Here is a beauty I would like to share with you all that I  picked up on Friday. I was on my way home from work and hit some bad traffic. I got off the freeway and went down an unknown street and found a little shop that had all kinds of oddities and bikes and this Schwinn was all alone in the corner. I could see it peeking out at me and taunting me to take it home with my other bikes. I was sold on it. All original finish untouched paint. The front wheel is incorrect but I have a spare in my shed of parts. 

By the serial number and parts this a 1948 Schwinn DX model. Check out the bike dealer waterslide on the down tube.

Enjoy!!!


----------



## GTs58 (Sep 22, 2014)

Wow, that is sweet! Are you absolutely sure it's a 52? I'd guess it being a 40's with that serial on the bottom bracket.


----------



## Joe Buffardi (Sep 22, 2014)

*Serial number*

I tried to decode it on a Schwinn website and it came up with 1952. If you have a better way of decoding I'm all ears. It looks like 1948-52 to me. They used the skiptooth sweetheart up to 1954. The head badge is throwing me off, it looks earlier.

Serial# is C40234


----------



## spoker (Sep 22, 2014)

kool bike i really like how the blue color really comes alive


----------



## GTs58 (Sep 22, 2014)

Joe Buffardi said:


> I tried to decode it on a Schwinn website and it came up with 1952. If you have a better way of decoding I'm all ears. It looks like 1948-52 to me. They used the skiptooth sweetheart up to 1954. The head badge is throwing me off, it looks earlier.
> 
> Serial# is C40234





I'm thinking it could be a 47, so maybe the experts will chime in. The serial number look up on schwinncruisers.com is worthless for the older bikes. It may work okay for the 60's and later but I have my doubts.


----------



## Joe Buffardi (Sep 22, 2014)

*Thank you*

Thank you for the heads up on the decoder. I had a feeling it was earlier. I noticed that it didn't have any truss rods. I am not a Schwinn expert at all. I have had a few but all pre-war. This is the newest Schwinn I have. I am still shocked on the condition of the paint. It shines like brand new Nitro cellulose laquer.


----------



## GTs58 (Sep 22, 2014)

Here is the 48 catalog... http://schwinncruisers.com/catalogs/1948.html#d-97x

After you get that all cleaned up I'll send you a pre printed FedX label for the shipping box.


----------



## Joe Buffardi (Sep 22, 2014)

*1948 Schwinn*

Thank you for the great catalog link.


----------



## rollfaster (Sep 22, 2014)

*Congrads..*

On a sweet little dx.
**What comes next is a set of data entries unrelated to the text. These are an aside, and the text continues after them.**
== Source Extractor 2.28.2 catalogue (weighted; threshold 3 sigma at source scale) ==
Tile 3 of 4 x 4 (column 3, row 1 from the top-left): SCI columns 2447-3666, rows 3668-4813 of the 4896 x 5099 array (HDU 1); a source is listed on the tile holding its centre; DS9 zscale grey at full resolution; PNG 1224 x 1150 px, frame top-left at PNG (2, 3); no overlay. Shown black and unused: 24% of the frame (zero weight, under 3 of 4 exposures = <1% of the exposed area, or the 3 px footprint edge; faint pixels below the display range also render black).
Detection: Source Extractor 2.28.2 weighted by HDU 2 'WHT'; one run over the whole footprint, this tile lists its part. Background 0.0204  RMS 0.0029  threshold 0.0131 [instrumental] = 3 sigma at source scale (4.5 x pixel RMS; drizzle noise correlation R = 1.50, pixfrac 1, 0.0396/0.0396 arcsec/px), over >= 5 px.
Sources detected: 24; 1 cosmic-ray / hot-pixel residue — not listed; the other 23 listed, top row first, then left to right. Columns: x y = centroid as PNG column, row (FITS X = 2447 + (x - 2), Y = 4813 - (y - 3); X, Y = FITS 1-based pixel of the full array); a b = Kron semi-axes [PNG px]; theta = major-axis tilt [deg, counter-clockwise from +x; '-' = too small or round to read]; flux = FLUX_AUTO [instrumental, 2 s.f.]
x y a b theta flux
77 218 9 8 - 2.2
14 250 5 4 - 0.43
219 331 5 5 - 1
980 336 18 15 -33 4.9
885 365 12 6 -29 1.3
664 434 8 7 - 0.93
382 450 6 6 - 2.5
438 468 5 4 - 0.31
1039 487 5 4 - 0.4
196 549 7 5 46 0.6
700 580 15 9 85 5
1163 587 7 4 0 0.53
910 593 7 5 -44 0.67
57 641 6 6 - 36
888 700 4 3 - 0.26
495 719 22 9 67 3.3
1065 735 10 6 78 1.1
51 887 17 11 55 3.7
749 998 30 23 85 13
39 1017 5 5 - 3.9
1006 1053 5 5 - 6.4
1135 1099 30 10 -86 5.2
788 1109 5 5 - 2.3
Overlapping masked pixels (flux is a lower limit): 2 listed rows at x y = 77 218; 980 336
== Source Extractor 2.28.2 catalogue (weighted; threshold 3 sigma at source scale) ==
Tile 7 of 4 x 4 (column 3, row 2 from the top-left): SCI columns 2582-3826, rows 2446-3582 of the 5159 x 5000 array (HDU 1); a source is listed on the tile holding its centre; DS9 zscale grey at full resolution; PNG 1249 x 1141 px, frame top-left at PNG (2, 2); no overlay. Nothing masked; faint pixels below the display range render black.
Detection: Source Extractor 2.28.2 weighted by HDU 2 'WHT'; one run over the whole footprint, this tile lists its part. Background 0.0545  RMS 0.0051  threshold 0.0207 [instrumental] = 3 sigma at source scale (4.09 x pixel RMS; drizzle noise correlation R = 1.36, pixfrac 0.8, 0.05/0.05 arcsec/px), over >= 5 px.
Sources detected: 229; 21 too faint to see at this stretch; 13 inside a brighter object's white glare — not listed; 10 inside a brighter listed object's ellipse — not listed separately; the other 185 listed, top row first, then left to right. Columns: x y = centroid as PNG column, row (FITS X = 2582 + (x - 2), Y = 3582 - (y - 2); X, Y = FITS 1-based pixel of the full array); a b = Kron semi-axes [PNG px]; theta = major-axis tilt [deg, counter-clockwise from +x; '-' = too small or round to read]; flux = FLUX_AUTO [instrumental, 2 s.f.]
That thing is really clean. Not much to do, degrease bearings put on the correct front wheel and a set of matching tires.


----------



## larock65 (Sep 22, 2014)

*Nice bike!*

Nice pick up Joe! 
When you need it to let me know!


----------



## Joe Buffardi (Sep 22, 2014)

*Thank you*

Thank you for all the offers. I am actually building a collection.


----------



## Ozark Flyer (Sep 23, 2014)

57 spitfire said:


> On a sweet little dx. That thing is really clean. Not much to do, degrease bearings put on the correct front wheel and a set of matching tires.




Agreed, very nice DX.  But please, do something wit the tires.  A nice set of US Royal chain tread white walls  would do it well.


----------



## Joe Buffardi (Sep 23, 2014)

*DX*

Well of course I will change out the front rim and tires. I have some blackwall Uniroyal tires. Whitewalls are nice for a more loaded option bike. This is a bare bones standard issue DX Blackwalls would look right at home.


----------



## rollfaster (Sep 24, 2014)

*Dx*



Ozark Flyer said:


> Agreed, very nice DX.  But please, do something wit the tires.  A nice set of US Royal chain tread white walls  would do it well.




This 46 has a set of johns us royal chain whitewalls. You could really go either way but in most cases you see these in black. All about preference.


----------